Programming statements between the BEGINCNST and ENDCNST statements define two constants. These statements are executed once at the beginning of the simulation. The programming statements between the BEGINNODATA and ENDNODATA statements evaluate the quantities of interest. The symbols, pi30, ld05, ld50, and ld95, are functions of the parameters alpha and beta only. Hence, they should not be processed at the observation level and should be included in the BEGINNODATA and ENDNODATA statements. Output 55.3.4 lists the posterior summary and Output 55.3.5 shows the density plots of these posterior quantities.
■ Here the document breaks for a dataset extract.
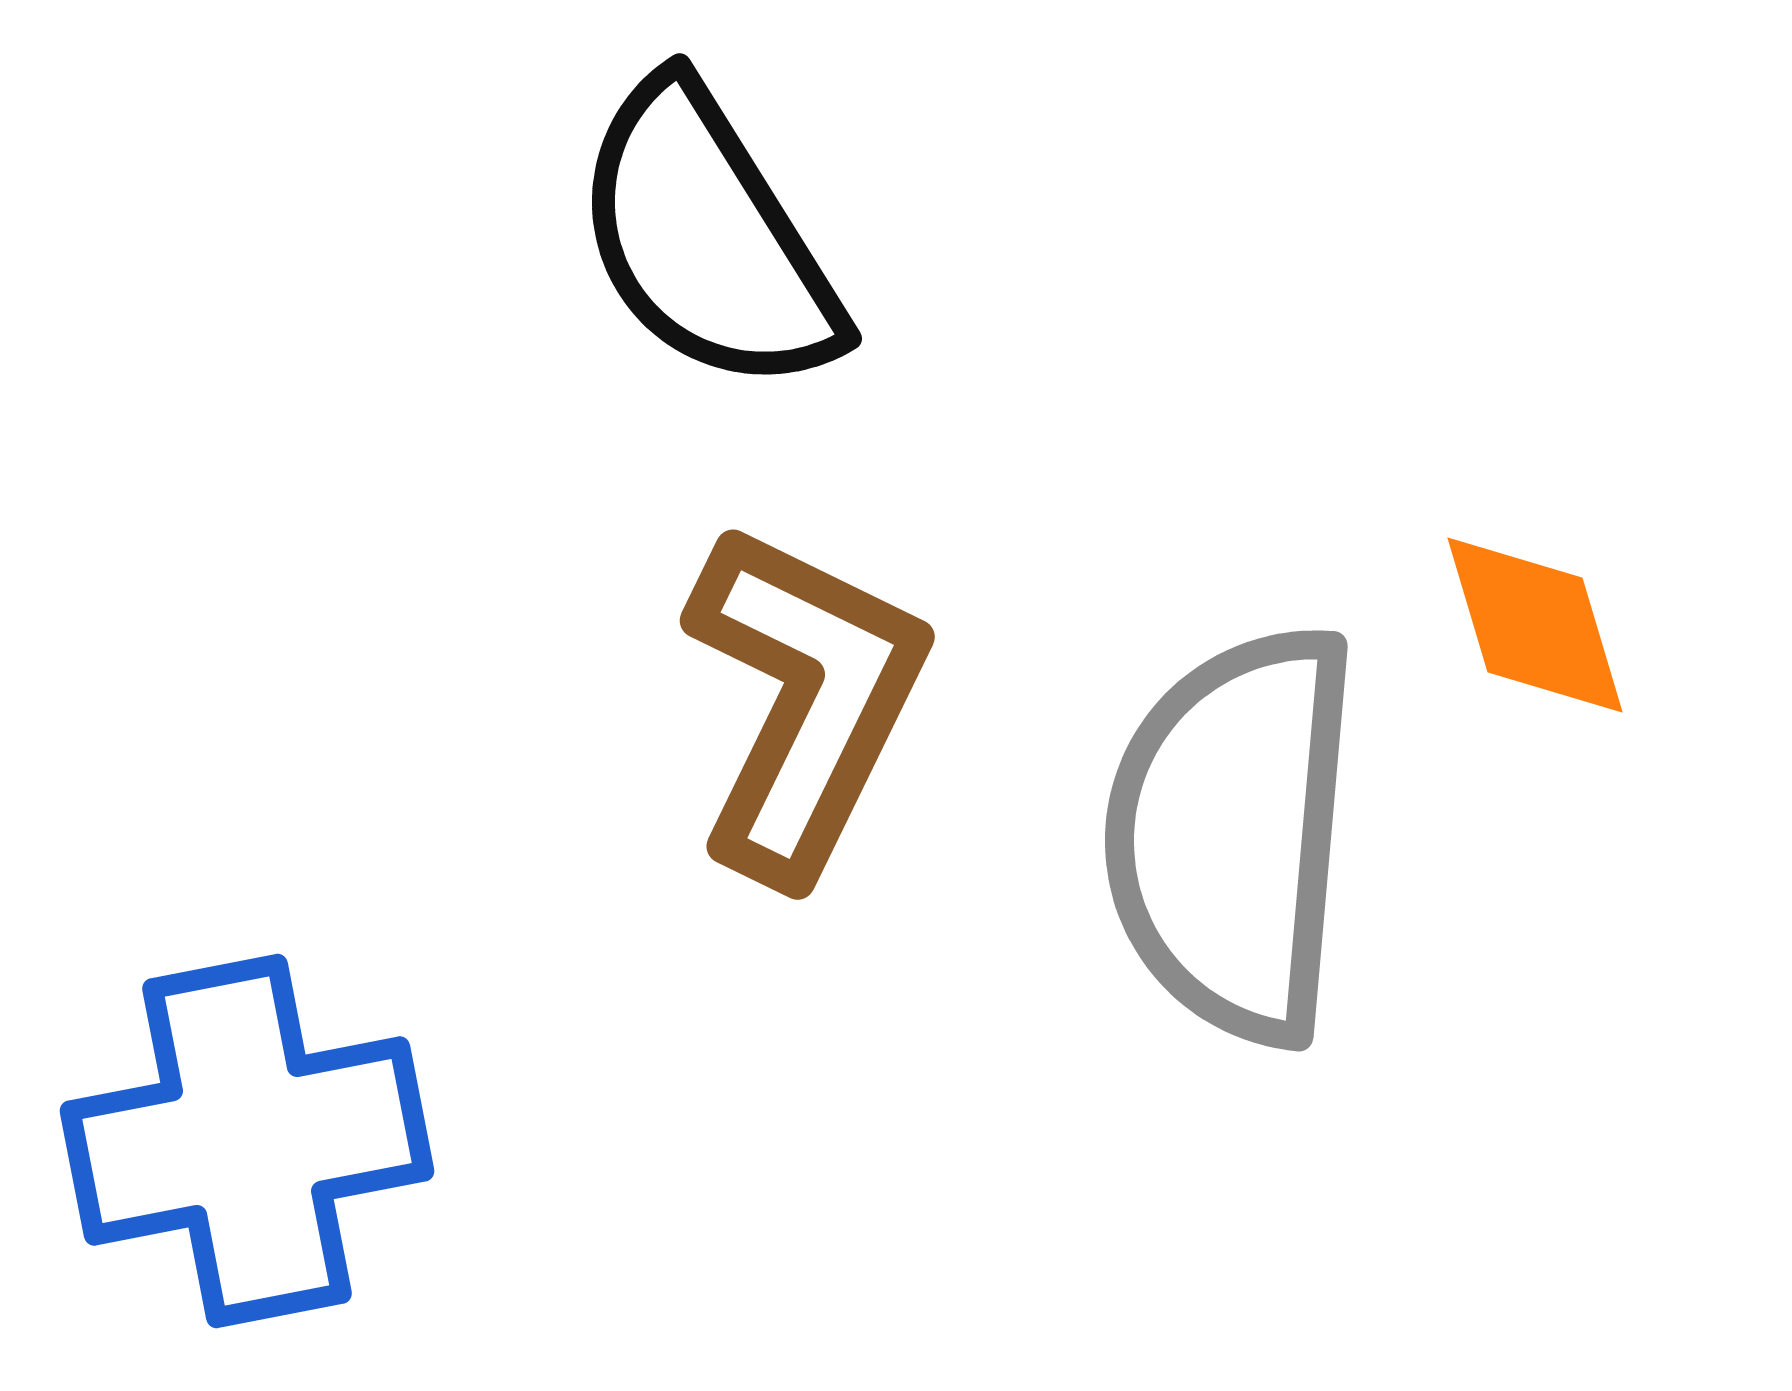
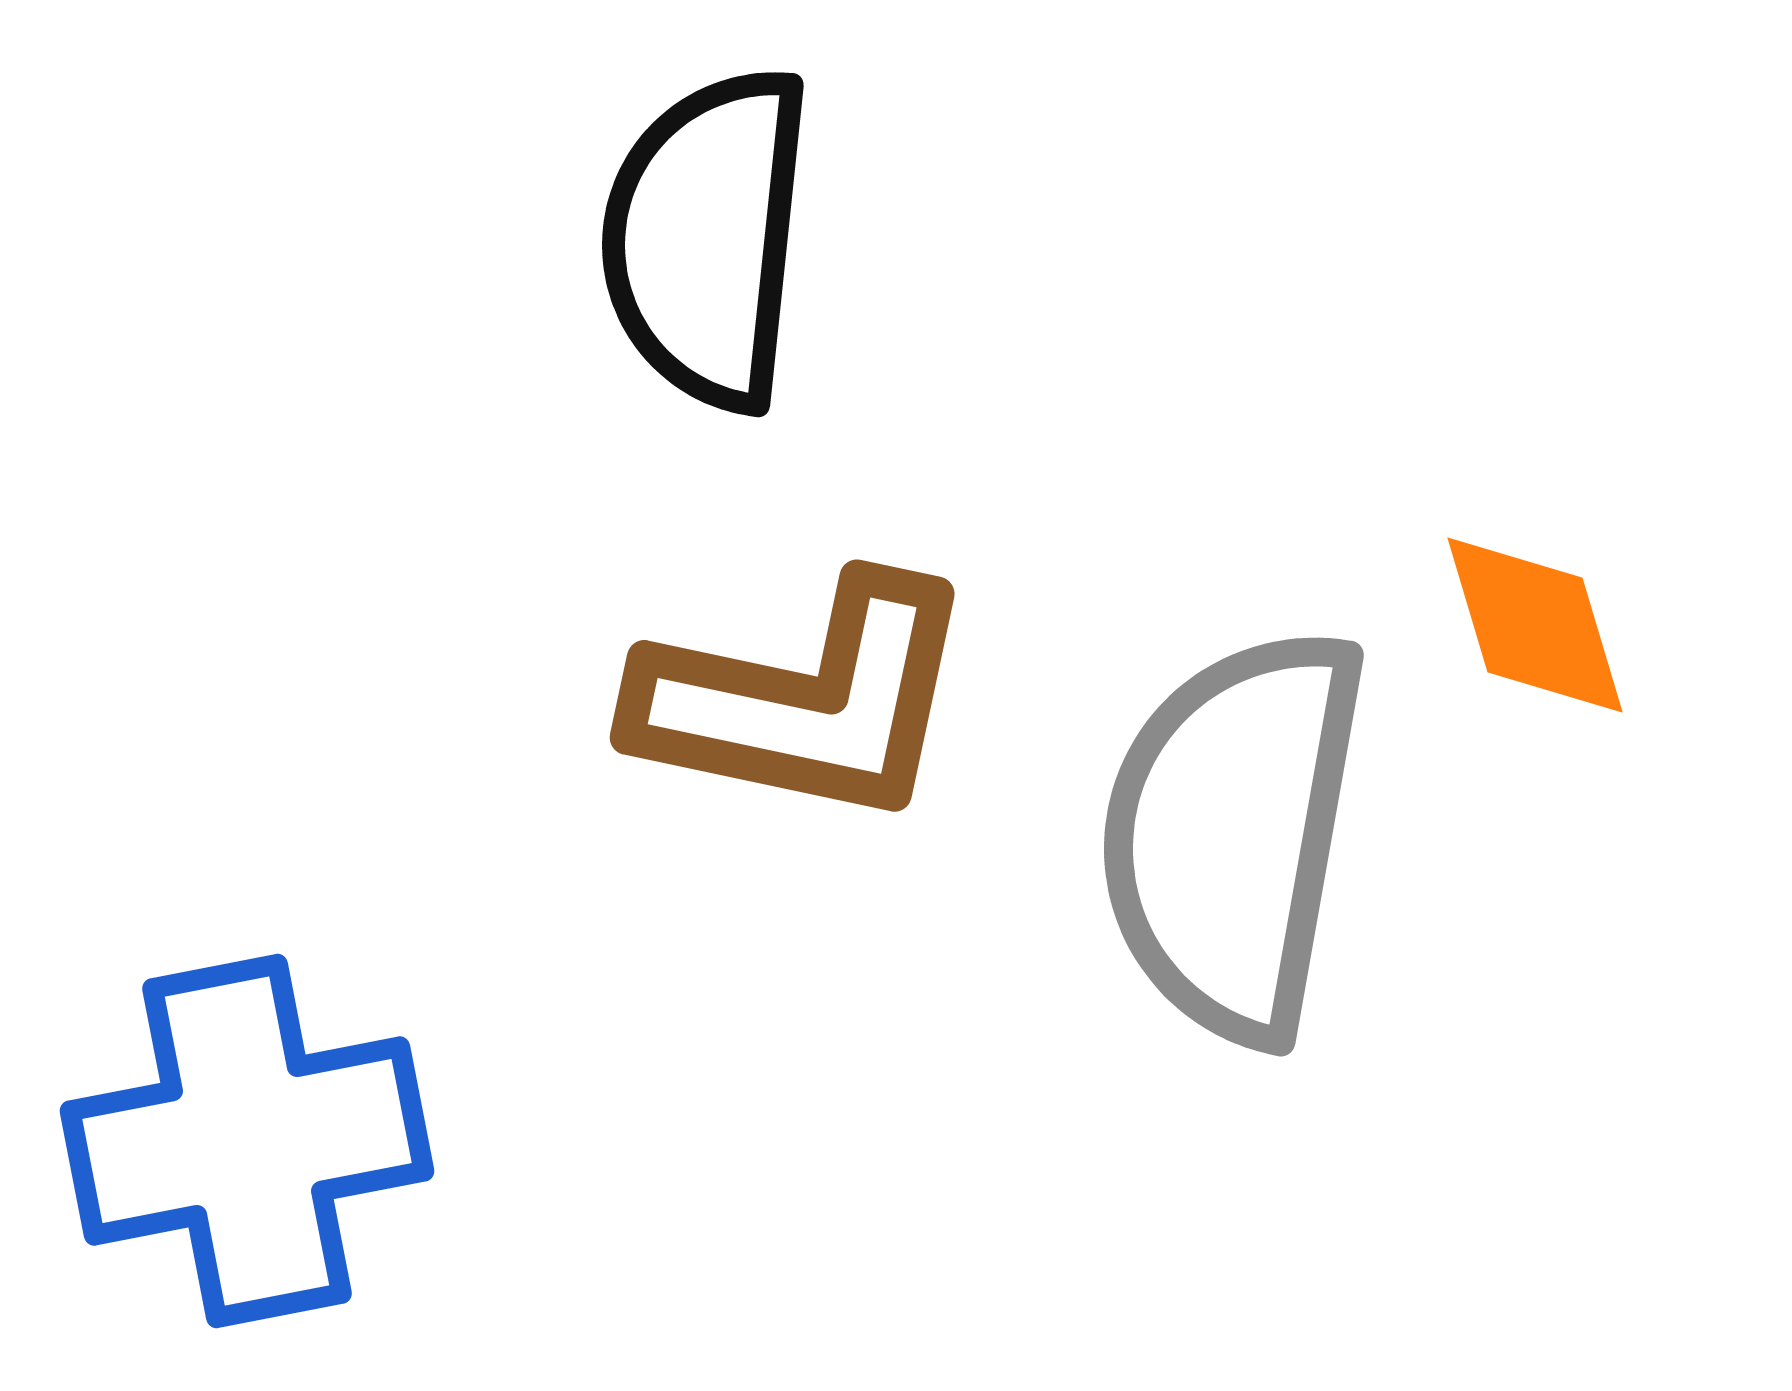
black semicircle: rotated 38 degrees clockwise
brown L-shape: rotated 76 degrees clockwise
gray semicircle: rotated 5 degrees clockwise
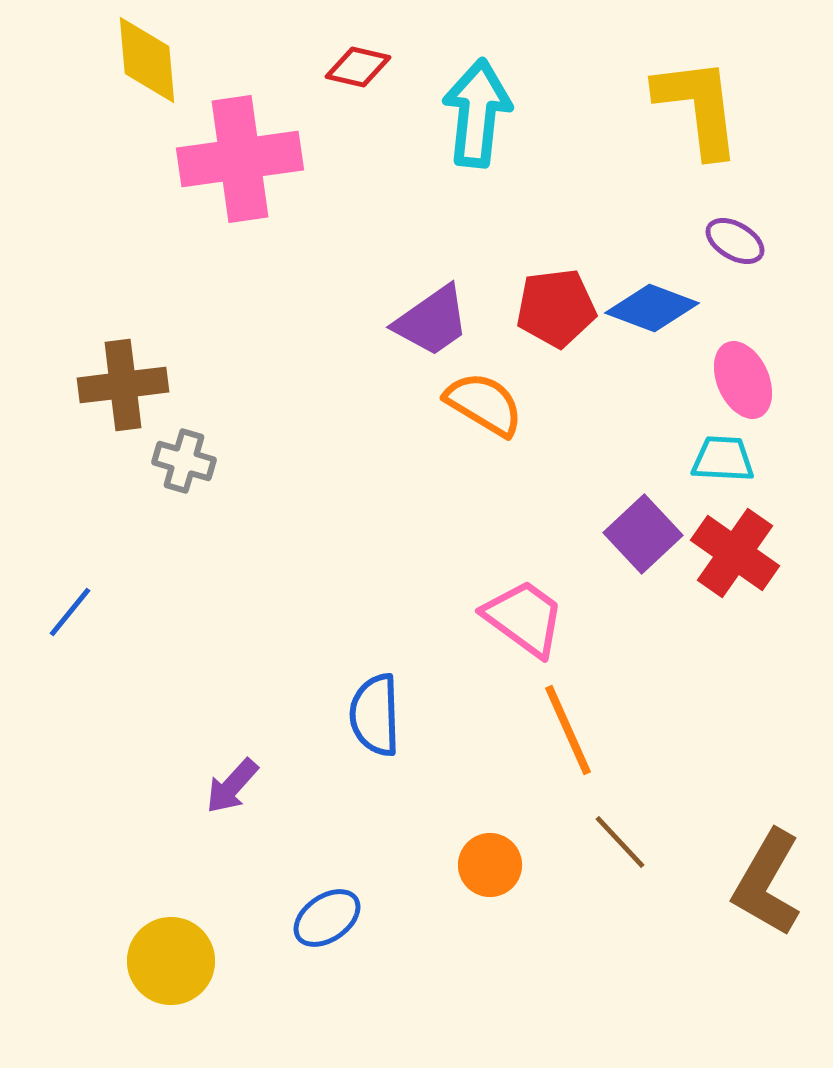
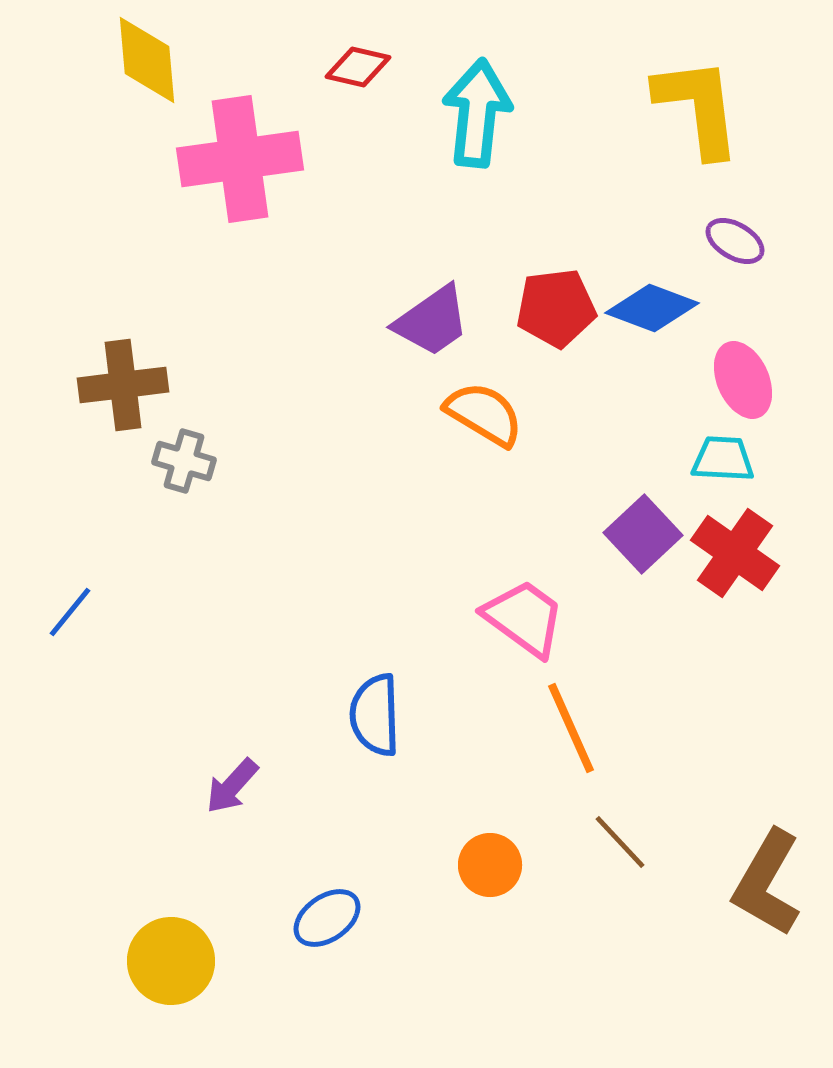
orange semicircle: moved 10 px down
orange line: moved 3 px right, 2 px up
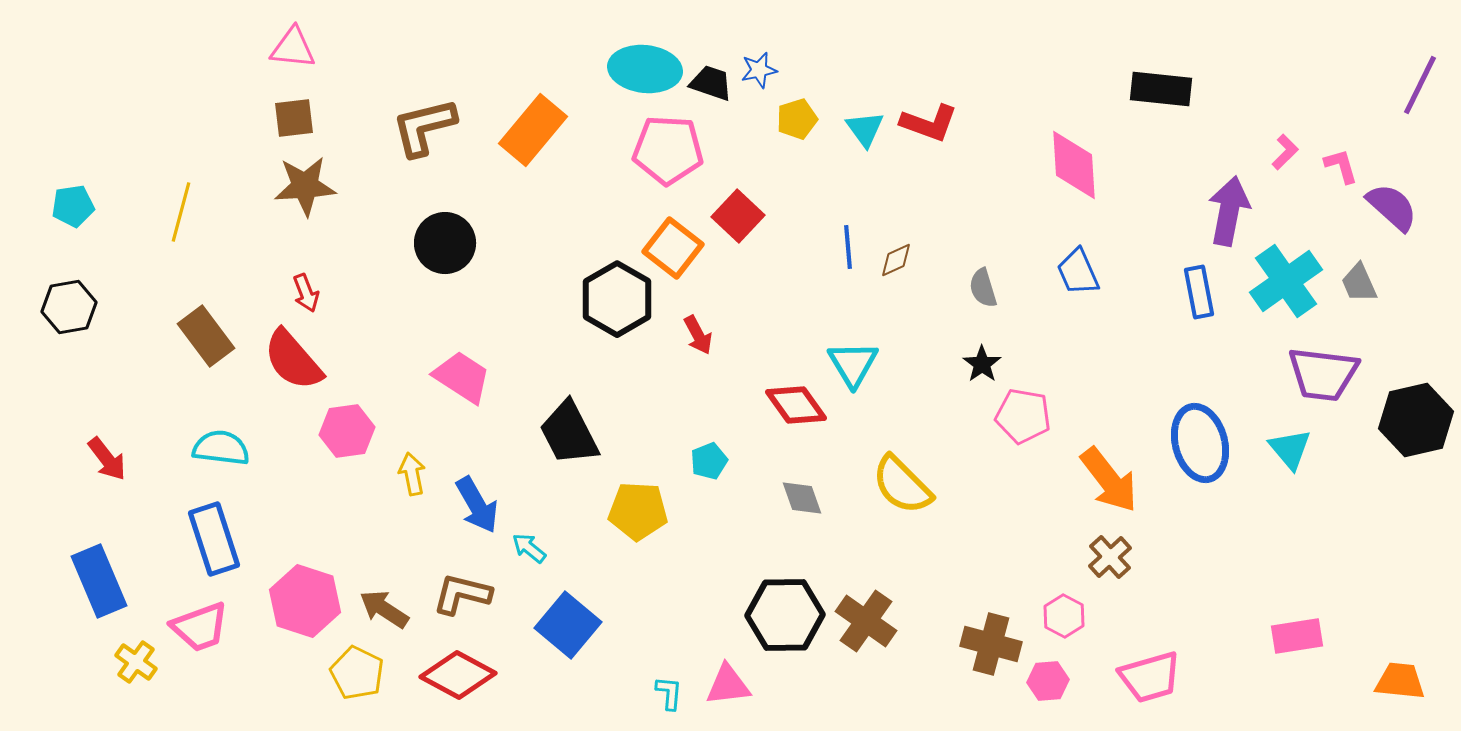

Output 55.3.4: PROC MCMC Results

Logistic Regression Model with a Diffuse Prior

The MCMC Procedure

Posterior Summaries
Parameter	N	Mean	Standard Deviation	Percentiles
Parameter	N	Mean	Standard Deviation	25%	50%	75%
pi30	10000	0.0524	0.0253	0.0340	0.0477	0.0662
ld05	10000	29.9281	1.8814	28.8430	30.1727	31.2563
ld50	10000	40.3745	0.9377	39.7271	40.3165	40.9612
ld95	10000	50.8210	2.5353	49.0372	50.5157	52.3100

Posterior Intervals
Parameter	Alpha	Equal-Tail Interval		HPD Interval
pi30	0.050	0.0161	0.1133	0.0109	0.1008
ld05	0.050	25.6409	32.9660	26.2193	33.2774
ld50	0.050	38.6706	42.3718	38.6194	42.2811
ld95	0.050	46.7180	56.7667	46.3221	55.8774

The posterior mean estimate of lp95 is 50.82, which is close to the estimate of 50.79 by using the posterior mean estimates of the parameters. With PROC MCMC, in addition to the mean estimate, you can get the standard deviation, quantiles, and interval estimates at any level of significance.

From the density plots, you can see, for example, that the sample distribution for $\pi _{30}$ is skewed to the right, and almost all of your posterior belief concerning $\pi _{30}$ is concentrated in the region between zero and 0.15.

Output 55.3.5: Density Plots of Quantities of Interest in the Logistic Regression Example

It is easy to use the DATA step to calculate these quantities of interest. The following DATA step uses the simulated values of $\alpha$ and $\beta$ to create simulated values from the posterior distributions of ld05, ld50, ld95, and $\pi _{30}$ :

data transout;
   set beetleout;
   pi30 = logistic(alpha + beta*30);
   ld05 = (log(0.05 / 0.95) - alpha) / beta;
   ld50 = (log(0.50 / 0.50) - alpha) / beta;
   ld95 = (log(0.95 / 0.05) - alpha) / beta;
run;

Subsequently, you can use SAS/INSIGHT, or the UNIVARIATE, CAPABILITY, or KDE procedures to analyze the posterior sample. If you want to regenerate the default ODS graphs from PROC MCMC, see Regenerating Diagnostics Plots.